What you are asked to do: Please return all lines in the listing holding the word "Aseprite".

/---

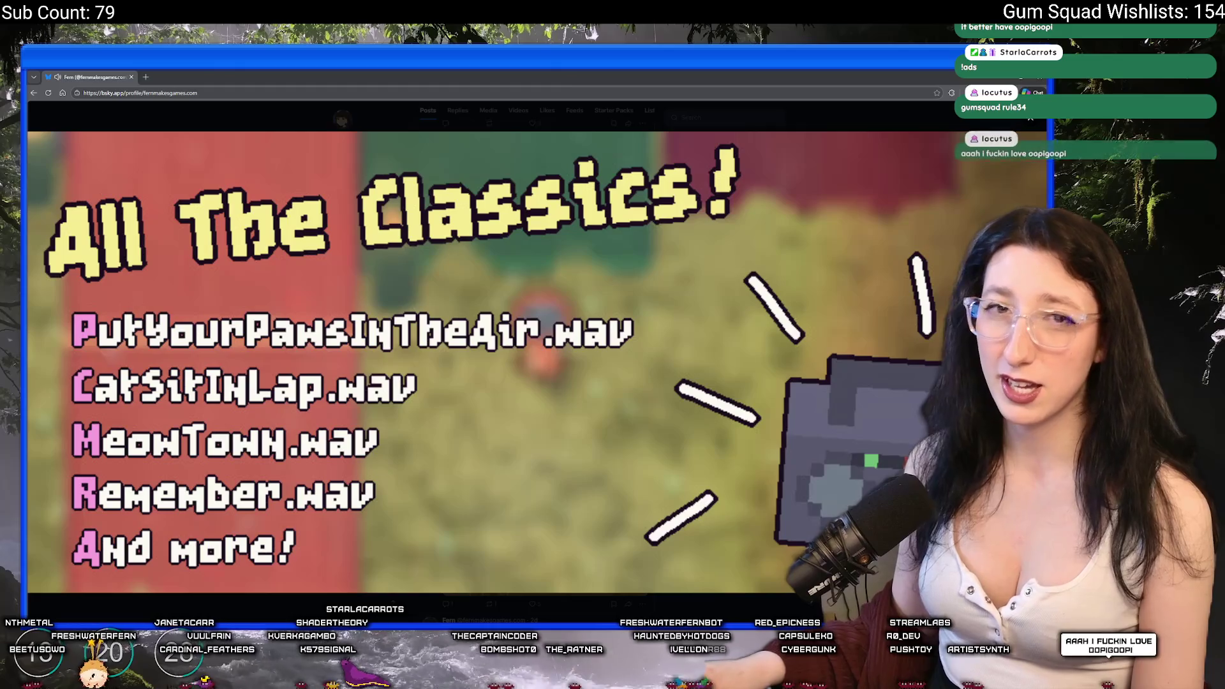
key(Escape)
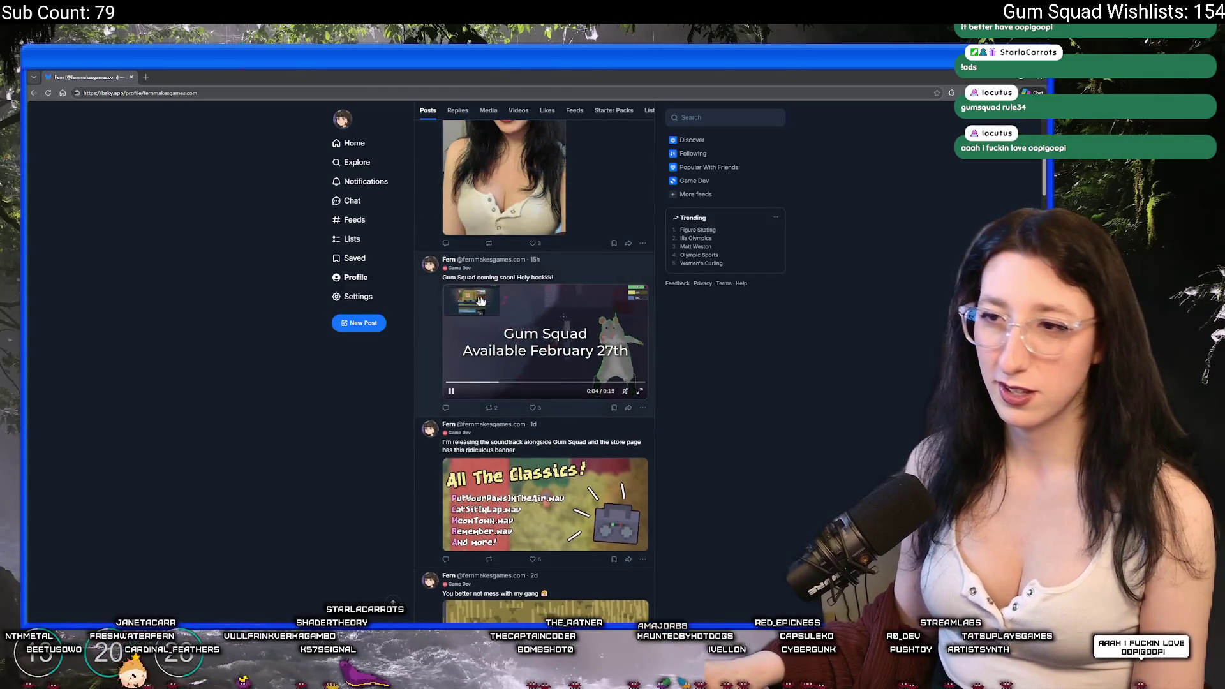
click(640, 391)
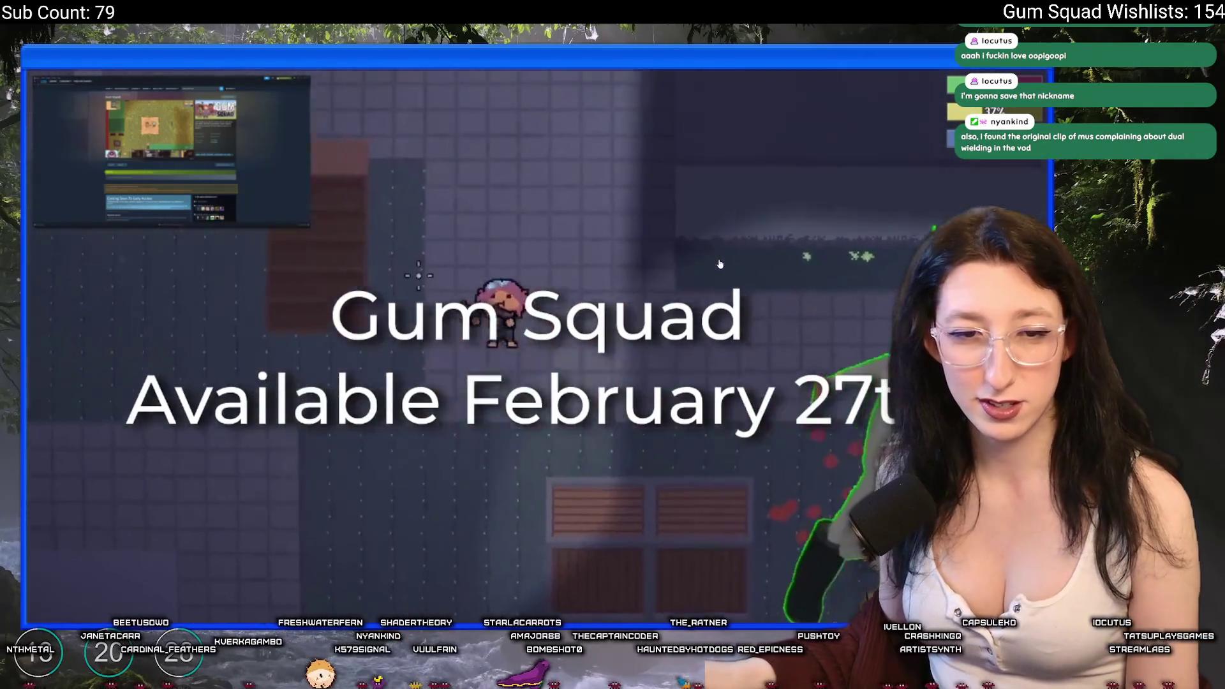
key(Escape)
Scroll back to the profile's top and return to the spider-web sprite in Aseprite.
scroll(562, 326, up, 3)
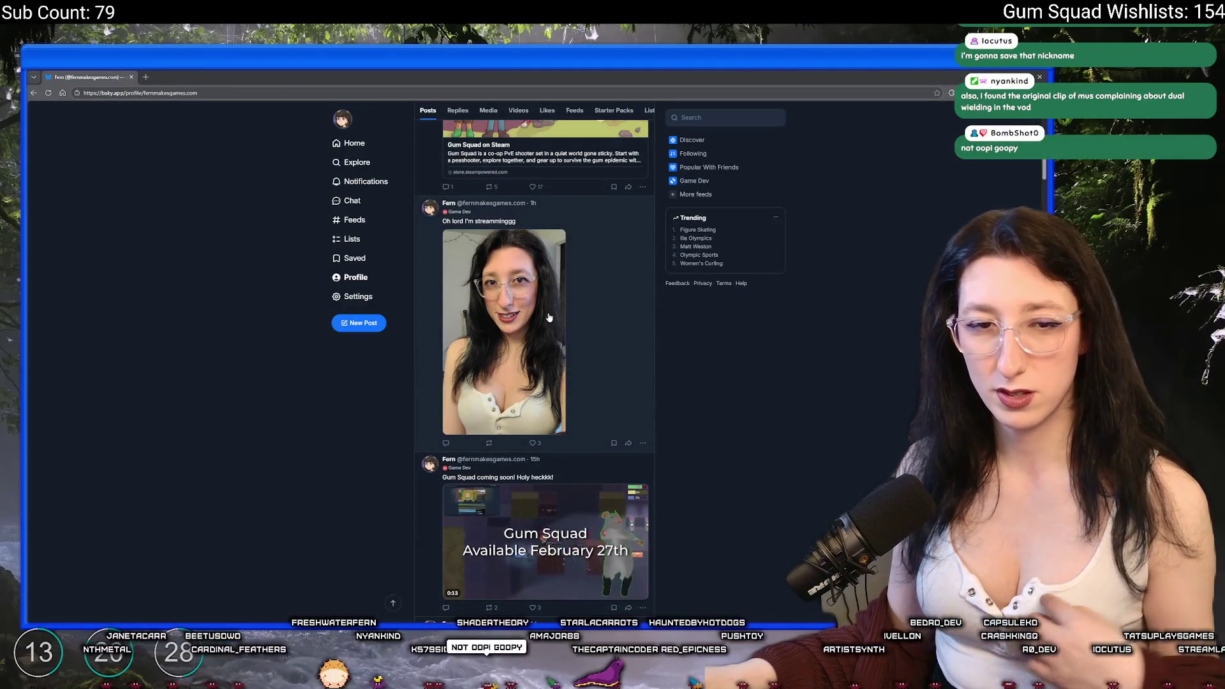
scroll(548, 317, up, 5)
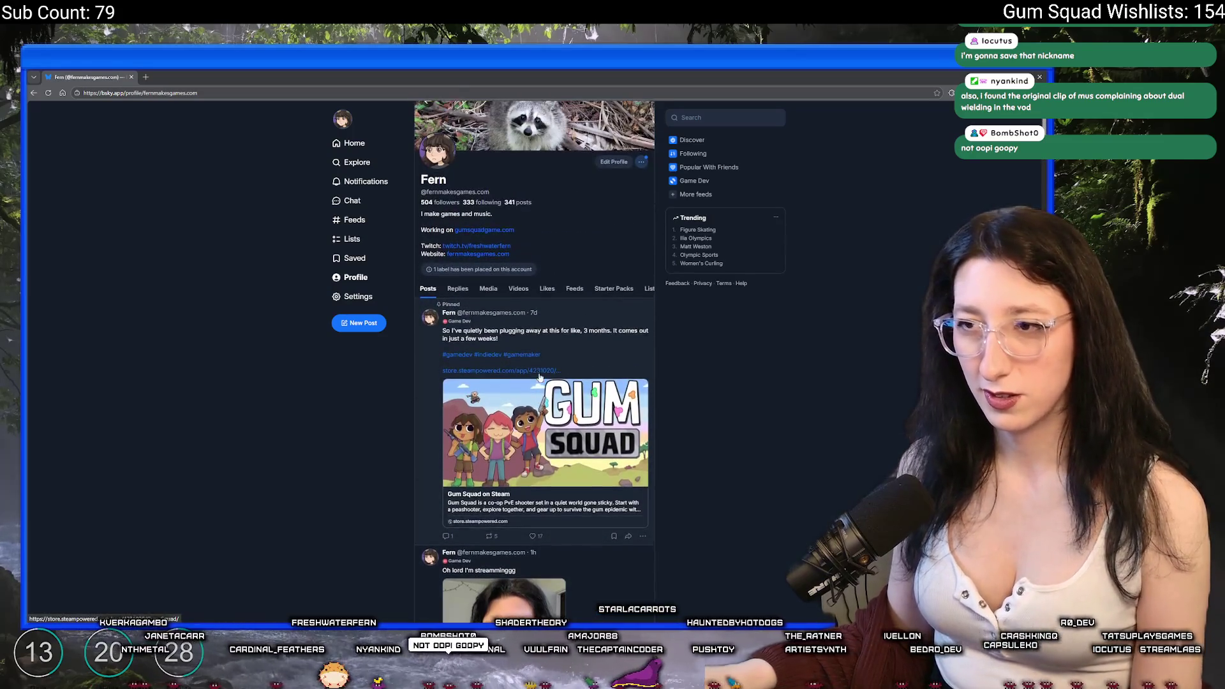
key(alt+Tab)
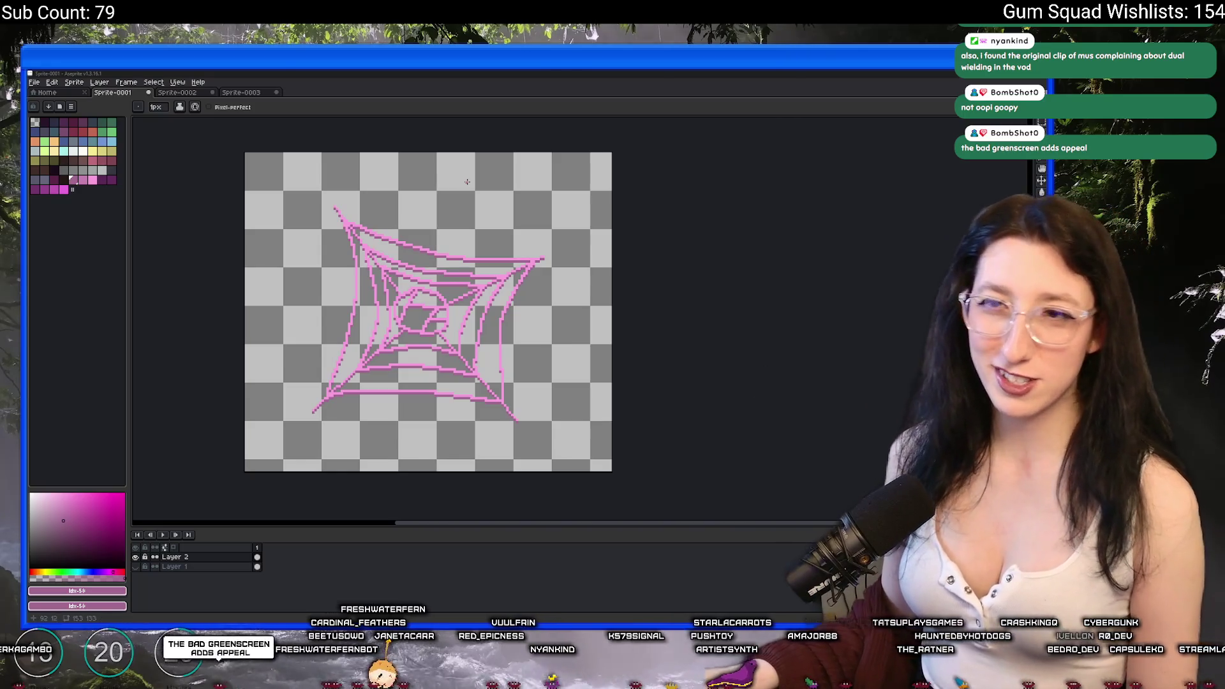
Scroll down on the Aseprite spider-web canvas.
scroll(364, 243, down, 2)
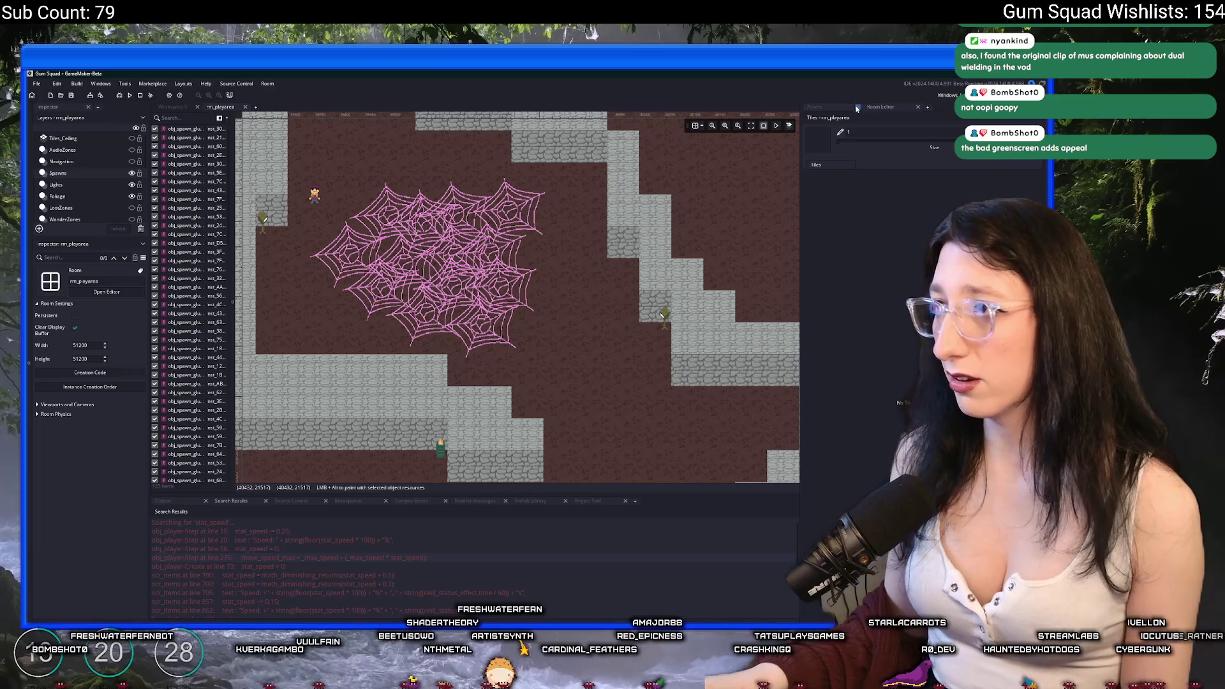
Filter the Asset Browser by 'spider' and duplicate the spider-web sprite.
click(829, 107)
click(842, 130)
text(spider)
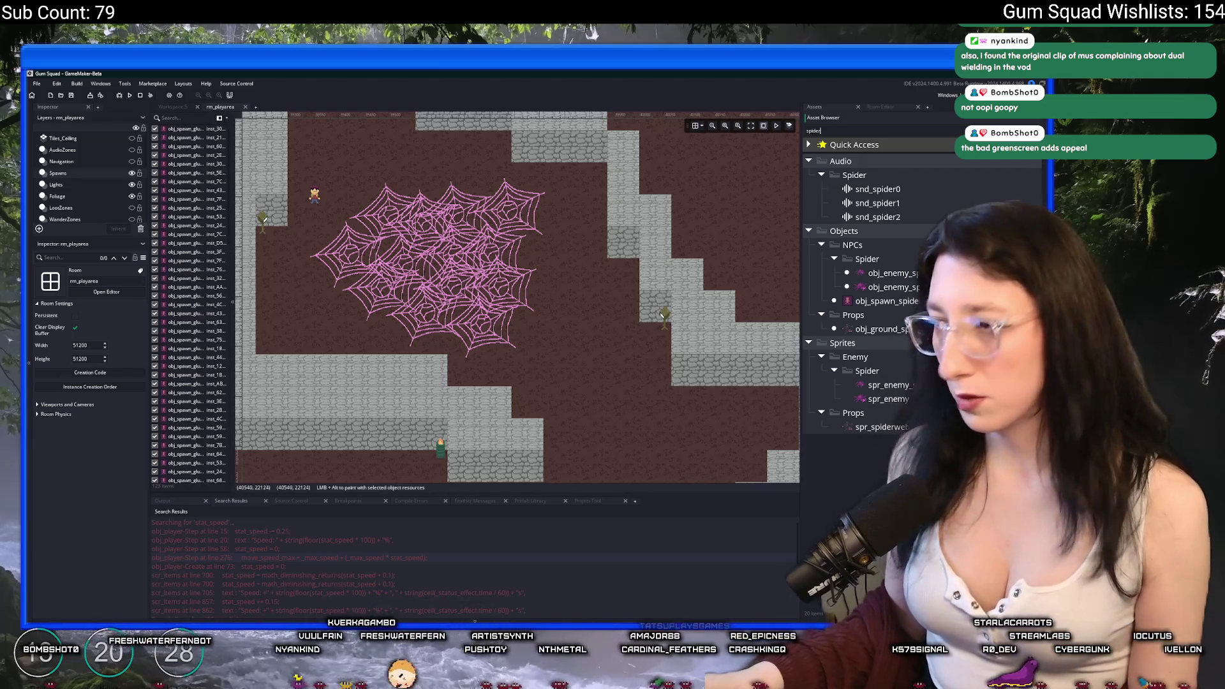
key(ctrl+d)
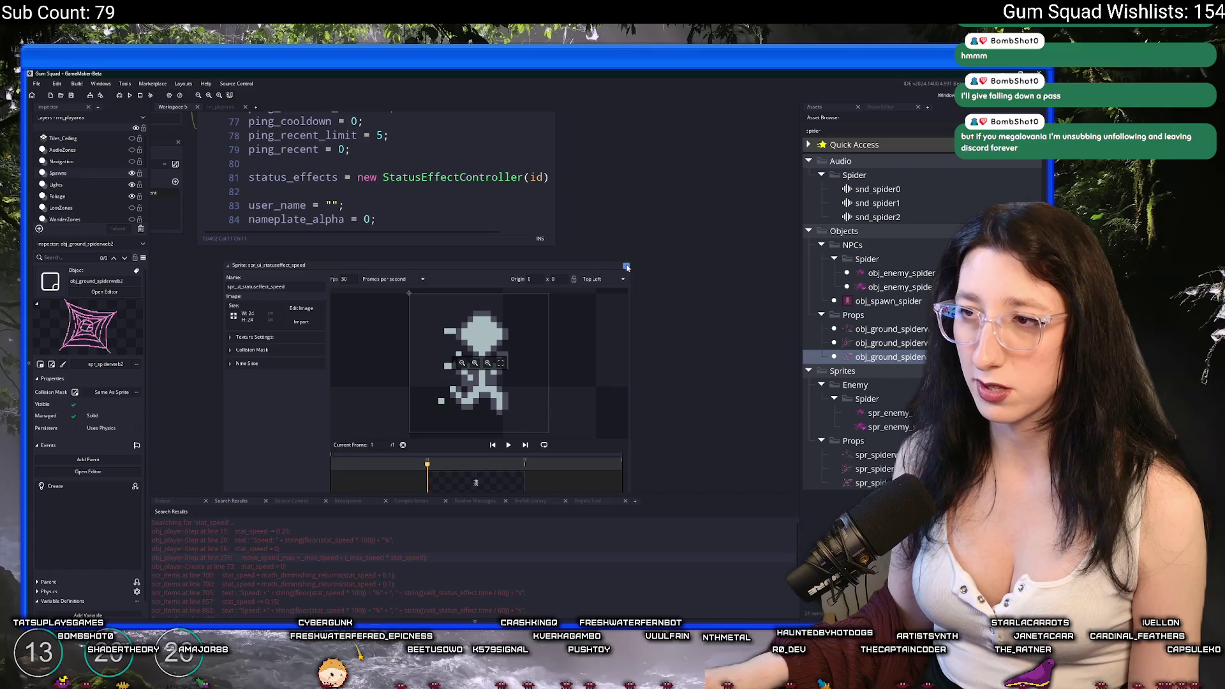
Close the sprite editor and return to the rm_playerarea room.
click(626, 268)
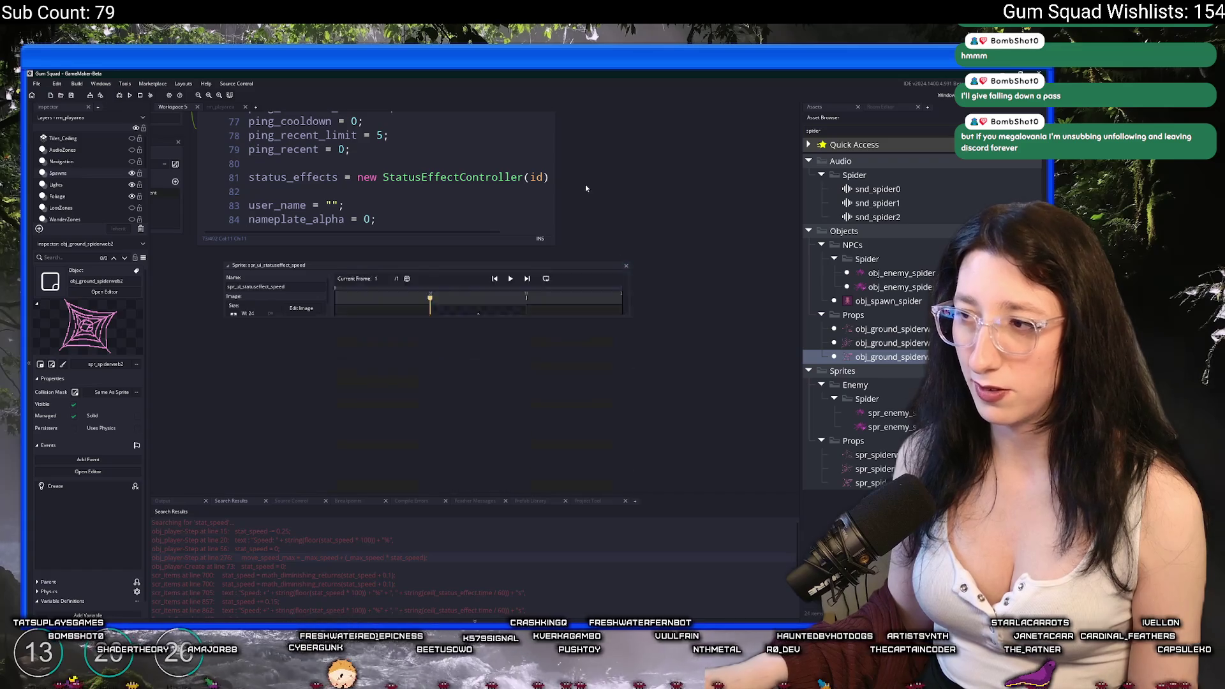
click(221, 108)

\---

Final answer:
Scroll back to the profile's top and return to the spider-web sprite in Aseprite.
Scroll down on the Aseprite spider-web canvas.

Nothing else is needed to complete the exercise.